Universe Management — assets.universes.UniverseManager

  • Inputs
  • config/universes.yaml (definitions, constraints, return config)
  • Match report DataFrame
  • Exported prices directory from Data Prep
  • Output: dict[str, Any] with keys assets (DataFrame), classifications (DataFrame), returns (DataFrame), metadata (Series).

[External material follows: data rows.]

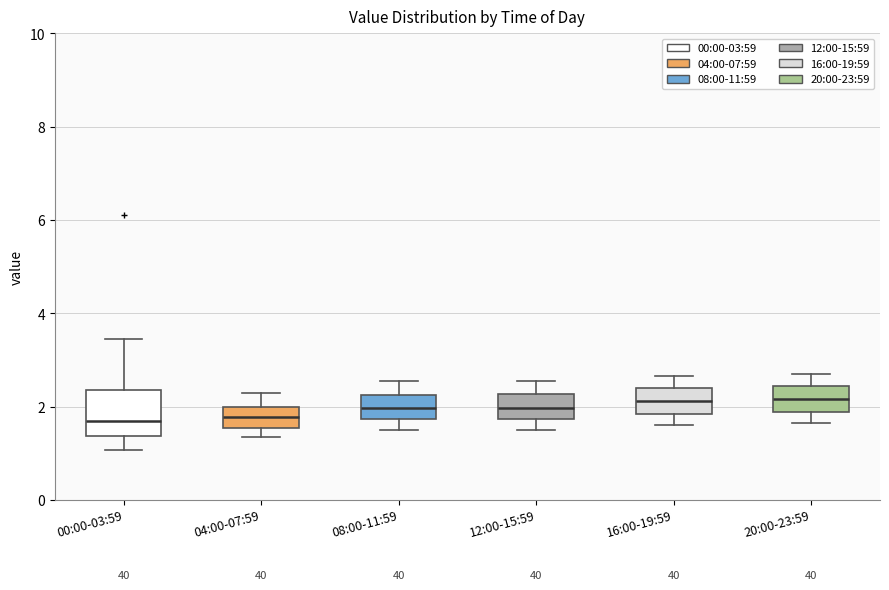

Where is the lower edge of the box for 04:00-07:59 on the y-axis? The values are not printed on the chart, so give them approximately, as read against the axis.

1.6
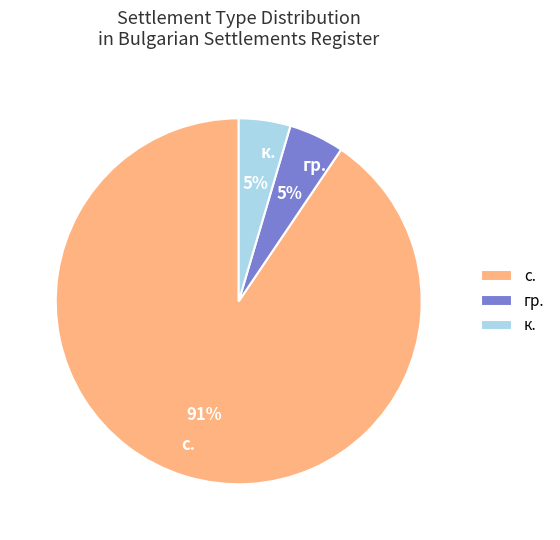

To the nearest percent, what is the average slice percentage?

33%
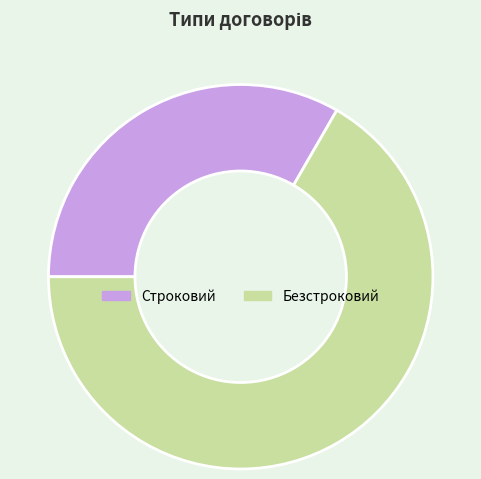

Does Строковий represent more than half of the total?

No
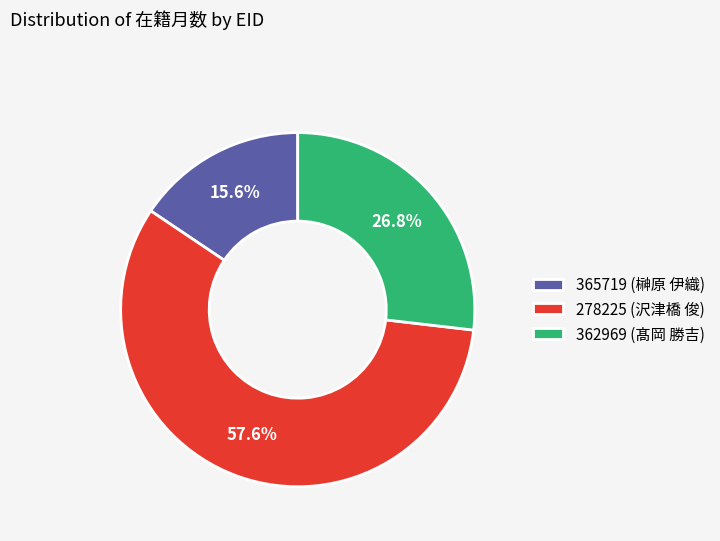

What is the total percentage of 278225 and 365719?

73.2%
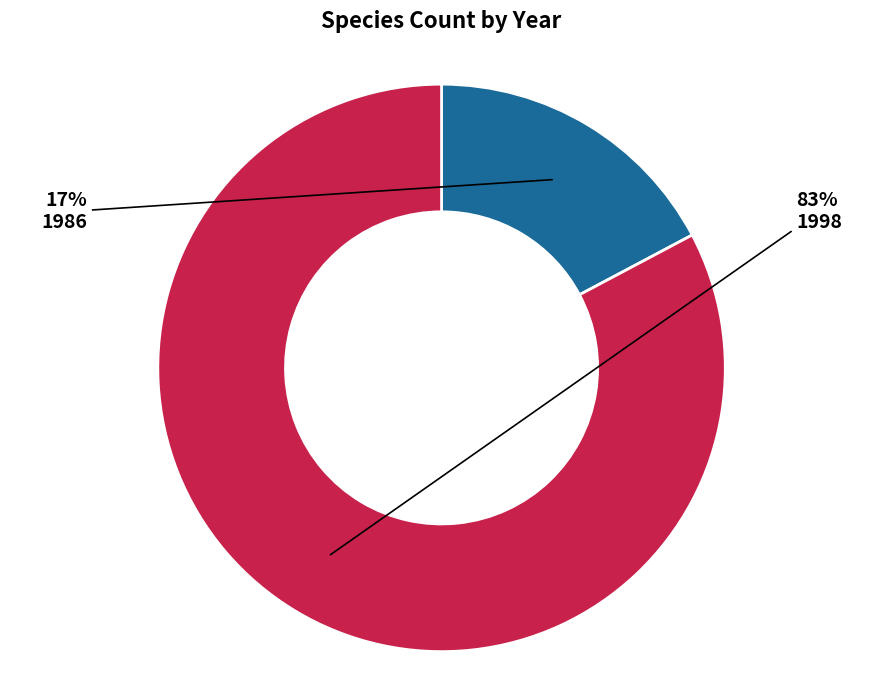

Which has a higher value, 1998 or 1986?

1998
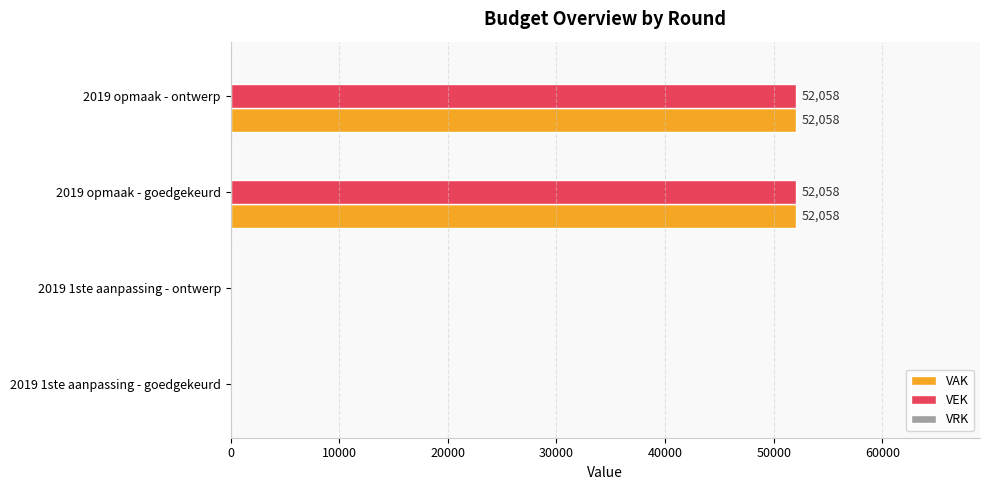

Is the value of VEK at 2019 1ste aanpassing - goedgekeurd greater than the value of VAK at 2019 opmaak - goedgekeurd?

No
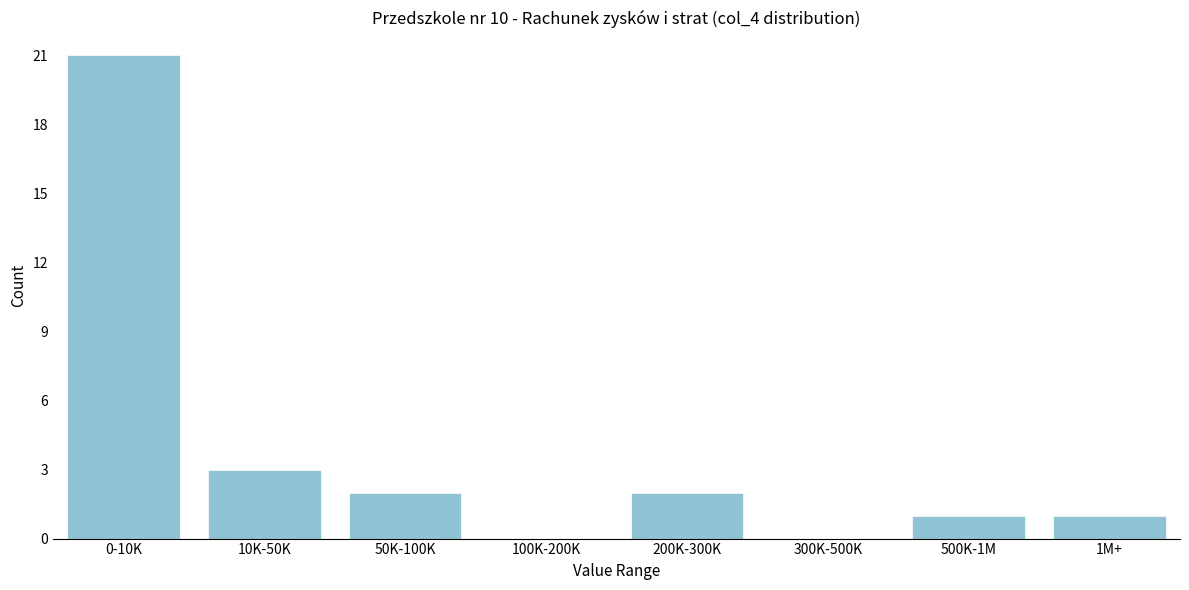

Reading right to left, what are all the values shown in this chart?

1M+=1	500K-1M=1	300K-500K=0	200K-300K=2	100K-200K=0	50K-100K=2	10K-50K=3	0-10K=21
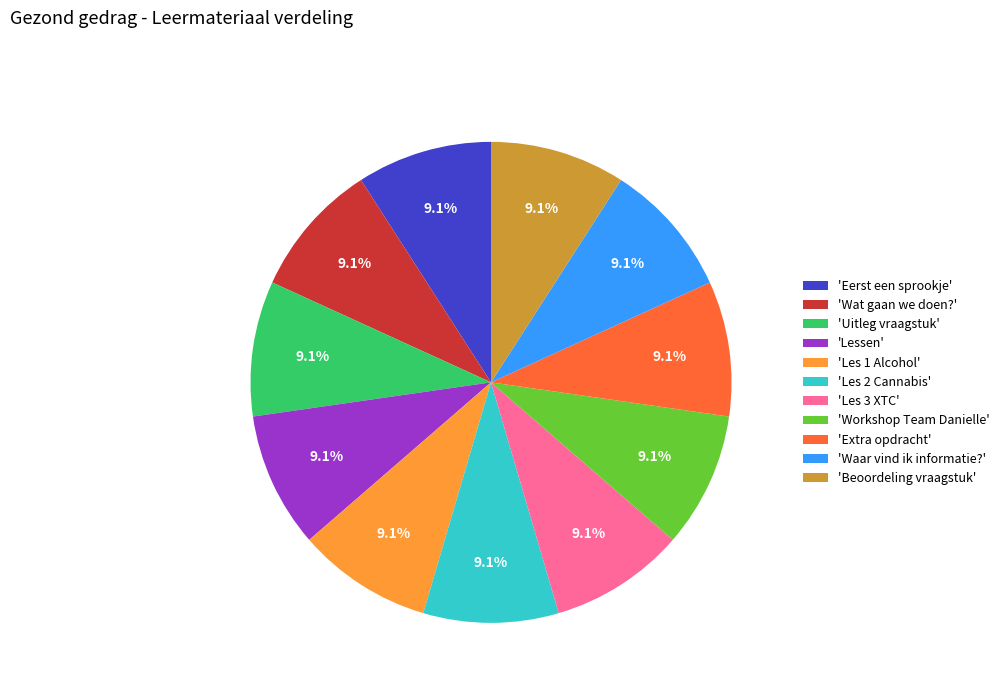

What is the ratio of the value at 'Les 3 XTC' to the value at 'Les 1 Alcohol'?

1.0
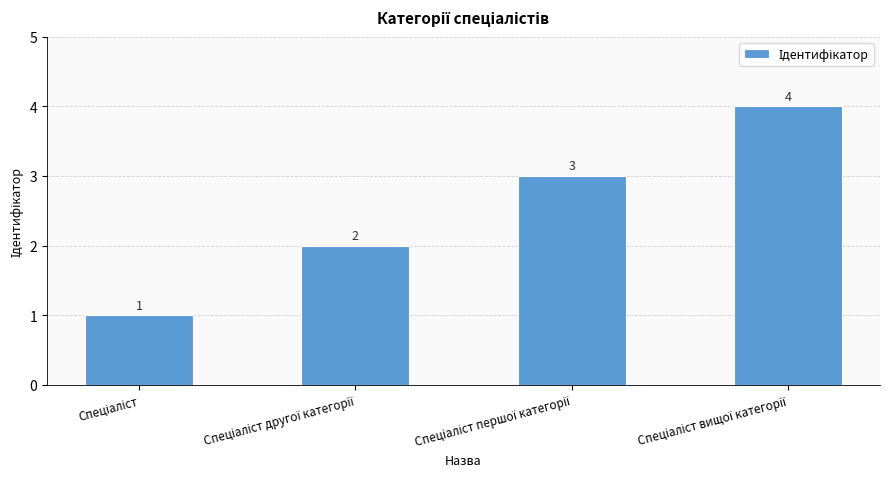

What is the greatest value displayed?

4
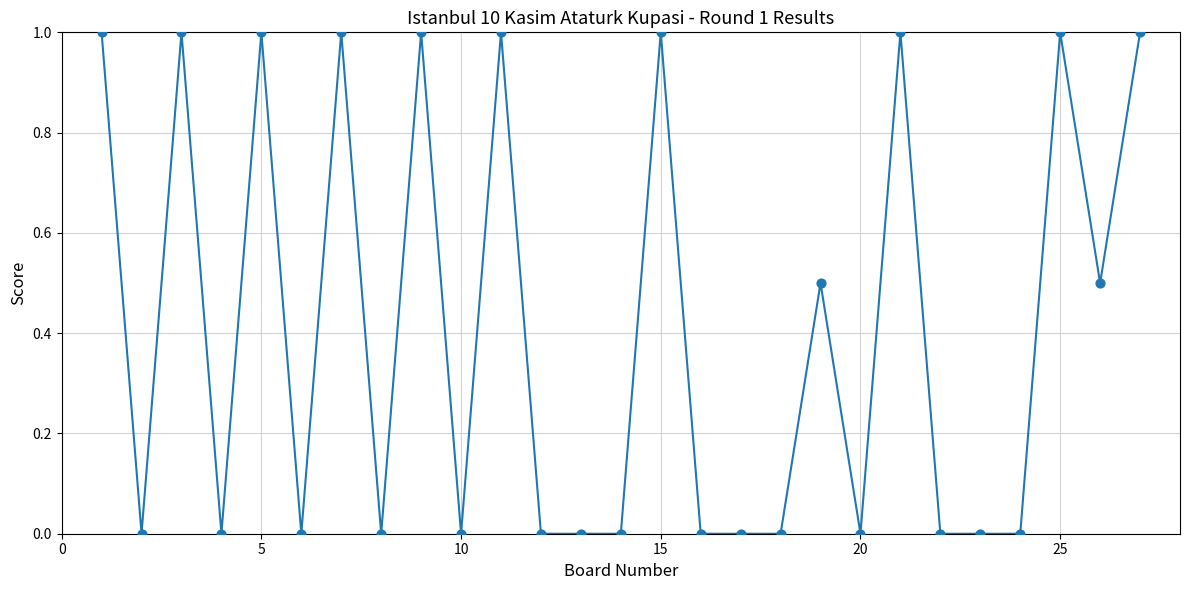

What is the greatest value displayed?

1.0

Returns — analytics.returns.PriceLoader

  • Input contract: price CSVs under the prices directory with the normalized header ticker,per,date,time,open,high,low,close,volume,openint and dates parsable to a time index.
  • Output: aligned price DataFrame or Series with close values; filters non‑positive closes and de‑duplicates dates.

Change Policy

  • Any change to flag names, required columns, or CSV schemas above is a breaking change.
  • Required steps when changing contracts:
  • Update this page.
  • Update CLI --help strings and user docs that reference the interface.
  • Update dependent tests (tests/scripts, tests/integration).
  • Note the change in memory-bank/progress.md and, if applicable, add an ADR.